Contractors pin hopes on 2019 Loan Charge amendment

Contractors will watch to see if their local MPs vote today on an amendment to the Finance Bill which calls for Loan Charge 2019 to be reviewed.

Tabled by Sir Edward Davey, the amendment could force the Treasury to review the effect of changes made by Sections 79/80 of the bill, which now enters its final stage before royal assent.

Lobbyists at the Loan Charge Action Group have been urging contractors to write to their MPs and urge them to add their signatures to the amendment and then vote for it today.

If the amendment is agreed, the Treasury would have to review the “unfair” charge, the LCAG said, and the chancellor would have to publish a report on it by March 30th 2019.

But the Treasury’s financial secretary, Mel Stride MP, told MPs last month that the ‘arrangements that was entered into around disguised remuneration were always defective.’

While that seems to rule out Mr Stride as a signatory to amendment NC26, due to be voted on later today, the wording does denote a softening in the Treasury’s stance.

“‘Defective’ is a fundamental change from the ‘tax avoidance and evasion’ rhetoric previously used by the Treasury and HMRC to defend its aggressive pursuit of contract workers caught up by this flawed tax legislation,” the LCAG said.

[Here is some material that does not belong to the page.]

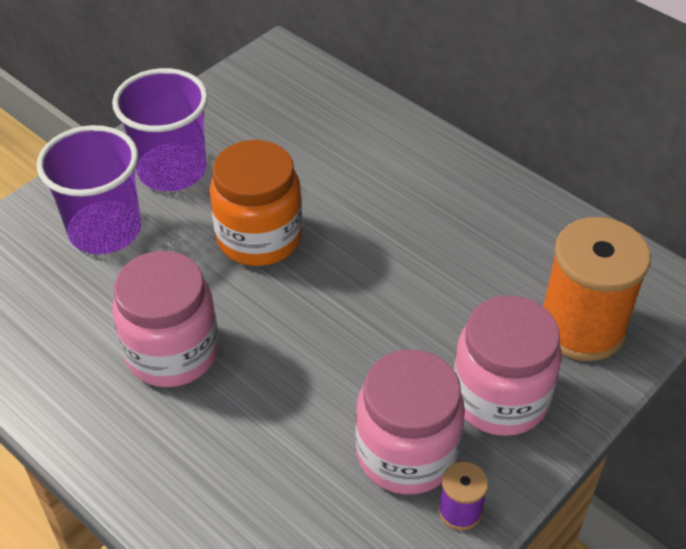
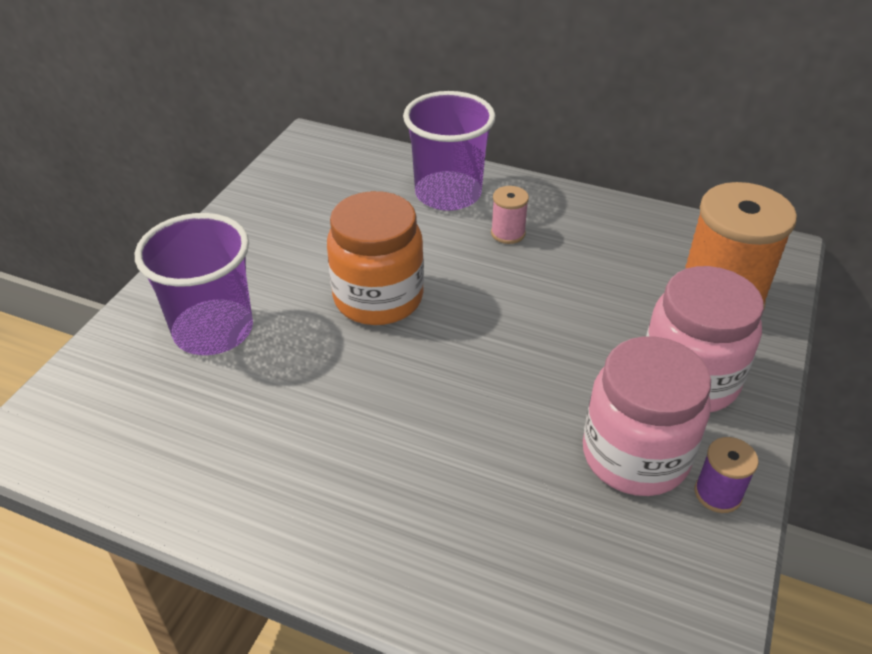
camera: 20 degrees left, 5 degrees down
(172, 170) = (257, 259): purple cup -> purple cup (448, 194)
(172, 352) = (346, 428): pink jar -> none
(413, 202) = (508, 233): none -> pink spool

The comments come after two people affected by the loan charge reportedly committed suicide, the group said, with one of those singling out the 2019 tax prior to killing himself.

“Thirty-nine per cent said [to us in a survey we conducted] they had experienced thoughts of suicide or self-harm as a result of the Loan Charge,” said LCAG spokesman Richard Horsley.

“Yet so far HMRC and the Treasury have refused even to set up a hotline for those in distress, despite the House of Lords Committee report recommending this.”  

The Lords, who would need to consider NC26 if it gets inserted in the bill, also said the charge should be reviewed and amended in light of “disturbing evidence” about the government’s approach to it, including “reports of increasingly aggressive behaviour towards taxpayers.”

Evidencing this behaviour, Horsley said HMRC used the Christmas period to start bankruptcy proceedings against loan charge contractors, including one taxpayer who was given just 18 days to pay a tax demand of £153,000.